Try it –
Please transcribe every entry below exactly, without including the pictures.

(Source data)

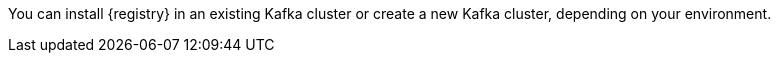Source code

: // Metadata created by nebel
// ParentAssemblies: assemblies/getting-started/as_installing-the-registry.adoc

[id="setting-up-kafka-kubernetes-storage"]
ifdef::apicurio-registry[]

//Use OpenShift for now until Helm chart available for Kubernetes
= Setting up Apache Kafka Streams storage on OpenShift 

This topic explains how to install and configure Apache Kafka Streams storage for {registry} on OpenShift using Strimzi. This storage option is suitable for production environments. 

The following versions are supported:

* Apache Kafka Streams 2.3.x
* Apache Kafka Streams 2.2.x
endif::[]

ifdef::rh-service-registry[]
=  Setting up AMQ Streams storage on OpenShift

This topic explains how to install and configure Red Hat AMQ Streams storage for {registry} on OpenShift. The following versions are supported:

* AMQ Streams 1.4 or 1.3
* OpenShift 4.3, 4.2, or 3.11   
endif::[]

You can install {registry} in an existing Kafka cluster or create a new Kafka cluster, depending on your environment.

.Prerequisites

ifdef::apicurio-registry[]
* You must have an OpenShift cluster with cluster administrator access.
endif::[]


ifdef::rh-service-registry[]
* You must have an OpenShift cluster with cluster administrator access.
* You must have downloaded AMQ Streams from the Red Hat customer portal, or already have AMQ Streams installed.
endif::[]

.Procedure
ifdef::apicurio-registry[]
. Install Strimzi on your OpenShift cluster using the Strimzi Cluster Operator. For example:
+
[source,bash]
----
kubectl create namespace kafka
curl -L https://github.com/strimzi/strimzi-kafka-operator/releases/download/0.14.0/strimzi-cluster-operator-0.14.0.yaml \
  | sed 's/namespace: .*/namespace: kafka/' \
  | kubectl apply -f - -n kafka
----

. Create a new Kafka cluster with Strimzi. For example: 
+
[source,bash]
----
$ cat << EOF | kubectl create -f -
apiVersion: kafka.strimzi.io/v1beta1
kind: Kafka
metadata: 
 name: my-cluster
spec:
 kafka:
   replicas: 3
   listeners:
     external:
       type: route
   storage:
     type: ephemeral
 zookeeper:
   replicas: 3
   storage:
     type: ephemeral
 entityOperator:
   topicOperator: {}
EOF
----
+
This example creates a simple cluster with 3 Zookeeper nodes and 3 Kafka nodes using ephemeral storage.

. Enter the following command to wait until your cluster is ready:
+
[source,bash]
----
kubectl wait kafka/my-cluster --for=condition=Ready --timeout=300s
kafka.kafka.strimzi.io/my-cluster condition met
----

. Create the `storage-topic` required to store {registry} artifacts in Kafka Streams. For example:
+
[source,bash]
----
$ cat << EOF | kubectl create -f -
apiVersion: kafka.strimzi.io/v1beta1
kind: KafkaTopic
metadata:
  namespace: kafka
  name: storage-topic
  labels:
    strimzi.io/cluster: my-cluster
spec:
  partitions: 3
  replicas: 3
  config:
    cleanup.policy: compact
EOF
----

. Create the `global-id-topic` required to store {registry} global IDs in Kafka Streams. For example:
+
[source,bash]
----
$ cat << EOF | kubectl create -f -
apiVersion: kafka.strimzi.io/v1beta1
kind: KafkaTopic
metadata:
  namespace: kafka
  name: global-id-topic
  labels:
    strimzi.io/cluster: my-cluster
spec:
  partitions: 3
  replicas: 3
  config:
    cleanup.policy: compact
EOF
----

endif::[]


ifdef::rh-service-registry[]

. If you do not already have AMQ Streams installed, install AMQ Streams on your OpenShift cluster. For example, enter the following command from your AMQ Streams download directory:
+
[source,bash]
----
oc apply -f install/cluster-operator/
----

. If you do not already have a Kafka cluster set up, create a new Kafka cluster with AMQ Streams. For example: 
+
[source,bash]
----
$ cat << EOF | oc create -f -
apiVersion: kafka.strimzi.io/v1beta1
kind: Kafka
metadata: 
 name: my-cluster
spec:
 kafka:
   replicas: 3
   listeners:
     external:
       type: route
   storage:
     type: ephemeral
 zookeeper:
   replicas: 3
   storage:
     type: ephemeral
 entityOperator:
   topicOperator: {}
EOF
----
+
This example creates a simple cluster with 3 Zookeeper nodes and 3 Kafka nodes using ephemeral storage.

. Create the `storage-topic` required to store {registry} artifacts in AMQ Streams. For example:
+
[source,bash]
----
$ cat << EOF | oc create -f -
apiVersion: kafka.strimzi.io/v1beta1
kind: KafkaTopic
metadata:
  name: storage-topic
  labels:
    strimzi.io/cluster: my-cluster
spec:
  partitions: 3
  replicas: 3
  config:
    cleanup.policy: compact
EOF
----

. Create the `global-id-topic` required to store {registry} global IDs in AMQ Streams. For example:
+
[source,bash]
----
$ cat << EOF | oc create -f -
apiVersion: kafka.strimzi.io/v1beta1
kind: KafkaTopic
metadata:
  name: global-id-topic
  labels:
    strimzi.io/cluster: my-cluster
spec:
  partitions: 3
  replicas: 3
  config:
    cleanup.policy: compact
EOF
----
endif::[]


.Additional resources
ifdef::apicurio-registry[]
For more details on installing Strimzi and on creating Kafka clusters and topics, see https://strimzi.io/docs/overview/latest/
endif::[]

ifdef::rh-service-registry[]

For more details on installing AMQ Streams and on creating Kafka clusters and topics:

* link:https://access.redhat.com/documentation/en-us/red_hat_amq/7.5/html/using_amq_streams_on_openshift/index?[Using AMQ Streams on OpenShift]
* link:https://developers.redhat.com/blog/2018/10/29/how-to-run-kafka-on-openshift-the-enterprise-kubernetes-with-amq-streams[How to run AMQ Streams on Minishift]
endif::[]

Task output –
Source code

: // Metadata created by nebel
// ParentAssemblies: assemblies/getting-started/as_installing-the-registry.adoc

[id="setting-up-kafka-kubernetes-storage"]
ifdef::apicurio-registry[]

//Use OpenShift for now until Helm chart available for Kubernetes
= Setting up Apache Kafka Streams storage on OpenShift 

This topic explains how to install and configure Apache Kafka Streams storage for {registry} on OpenShift using Strimzi. This storage option is suitable for production environments. 

The following versions are supported:

* Apache Kafka Streams 2.3.x
* Apache Kafka Streams 2.2.x
endif::[]

ifdef::rh-service-registry[]
=  Setting up AMQ Streams storage on OpenShift

This topic explains how to install and configure Red Hat AMQ Streams storage for {registry} on OpenShift. The following versions are supported:

* AMQ Streams 1.4 or 1.3
* OpenShift 4.3, 4.2, or 3.11   
endif::[]

You can install {registry} in an existing Kafka cluster or create a new Kafka cluster, depending on your environment.

.Prerequisites

ifdef::apicurio-registry[]
* You must have an OpenShift cluster with cluster administrator access.
endif::[]


ifdef::rh-service-registry[]
* You must have an OpenShift cluster with cluster administrator access.
* You must have downloaded AMQ Streams from the Red Hat customer portal, or already have AMQ Streams installed.
endif::[]

.Procedure
ifdef::apicurio-registry[]
. Install Strimzi on your OpenShift cluster using the Strimzi Cluster Operator. For example:
+
[source,bash]
----
kubectl create namespace kafka
curl -L https://github.com/strimzi/strimzi-kafka-operator/releases/download/0.14.0/strimzi-cluster-operator-0.14.0.yaml \
  | sed 's/namespace: .*/namespace: kafka/' \
  | kubectl apply -f - -n kafka
----

. Create a new Kafka cluster with Strimzi. For example: 
+
[source,bash]
----
$ cat << EOF | kubectl create -f -
apiVersion: kafka.strimzi.io/v1beta1
kind: Kafka
metadata: 
 name: my-cluster
spec:
 kafka:
   replicas: 3
   listeners:
     external:
       type: route
   storage:
     type: ephemeral
 zookeeper:
   replicas: 3
   storage:
     type: ephemeral
 entityOperator:
   topicOperator: {}
EOF
----
+
This example creates a simple cluster with 3 Zookeeper nodes and 3 Kafka nodes using ephemeral storage.

. Enter the following command to wait until your cluster is ready:
+
[source,bash]
----
kubectl wait kafka/my-cluster --for=condition=Ready --timeout=300s
kafka.kafka.strimzi.io/my-cluster condition met
----

. Create the `storage-topic` required to store {registry} artifacts in Kafka Streams. For example:
+
[source,bash]
----
$ cat << EOF | kubectl create -f -
apiVersion: kafka.strimzi.io/v1beta1
kind: KafkaTopic
metadata:
  namespace: kafka
  name: storage-topic
  labels:
    strimzi.io/cluster: my-cluster
spec:
  partitions: 3
  replicas: 3
  config:
    cleanup.policy: compact
EOF
----

. Create the `global-id-topic` required to store {registry} global IDs in Kafka Streams. For example:
+
[source,bash]
----
$ cat << EOF | kubectl create -f -
apiVersion: kafka.strimzi.io/v1beta1
kind: KafkaTopic
metadata:
  namespace: kafka
  name: global-id-topic
  labels:
    strimzi.io/cluster: my-cluster
spec:
  partitions: 3
  replicas: 3
  config:
    cleanup.policy: compact
EOF
----

endif::[]


ifdef::rh-service-registry[]

. If you do not already have AMQ Streams installed, install AMQ Streams on your OpenShift cluster. For example, enter the following command from your AMQ Streams download directory:
+
[source,bash]
----
oc apply -f install/cluster-operator/
----

. If you do not already have a Kafka cluster set up, create a new Kafka cluster with AMQ Streams. For example: 
+
[source,bash]
----
$ cat << EOF | oc create -f -
apiVersion: kafka.strimzi.io/v1beta1
kind: Kafka
metadata: 
 name: my-cluster
spec:
 kafka:
   replicas: 3
   listeners:
     external:
       type: route
   storage:
     type: ephemeral
 zookeeper:
   replicas: 3
   storage:
     type: ephemeral
 entityOperator:
   topicOperator: {}
EOF
----
+
This example creates a simple cluster with 3 Zookeeper nodes and 3 Kafka nodes using ephemeral storage.

. Create the `storage-topic` required to store {registry} artifacts in AMQ Streams. For example:
+
[source,bash]
----
$ cat << EOF | oc create -f -
apiVersion: kafka.strimzi.io/v1beta1
kind: KafkaTopic
metadata:
  name: storage-topic
  labels:
    strimzi.io/cluster: my-cluster
spec:
  partitions: 3
  replicas: 3
  config:
    cleanup.policy: compact
EOF
----

. Create the `global-id-topic` required to store {registry} global IDs in AMQ Streams. For example:
+
[source,bash]
----
$ cat << EOF | oc create -f -
apiVersion: kafka.strimzi.io/v1beta1
kind: KafkaTopic
metadata:
  name: global-id-topic
  labels:
    strimzi.io/cluster: my-cluster
spec:
  partitions: 3
  replicas: 3
  config:
    cleanup.policy: compact
EOF
----
endif::[]


.Additional resources
ifdef::apicurio-registry[]
For more details on installing Strimzi and on creating Kafka clusters and topics, see https://strimzi.io/docs/overview/latest/
endif::[]

ifdef::rh-service-registry[]

For more details on installing AMQ Streams and on creating Kafka clusters and topics:

* link:https://access.redhat.com/documentation/en-us/red_hat_amq/7.5/html/using_amq_streams_on_openshift/index?[Using AMQ Streams on OpenShift]
* link:https://developers.redhat.com/blog/2018/10/29/how-to-run-kafka-on-openshift-the-enterprise-kubernetes-with-amq-streams[How to run AMQ Streams on Minishift]
endif::[]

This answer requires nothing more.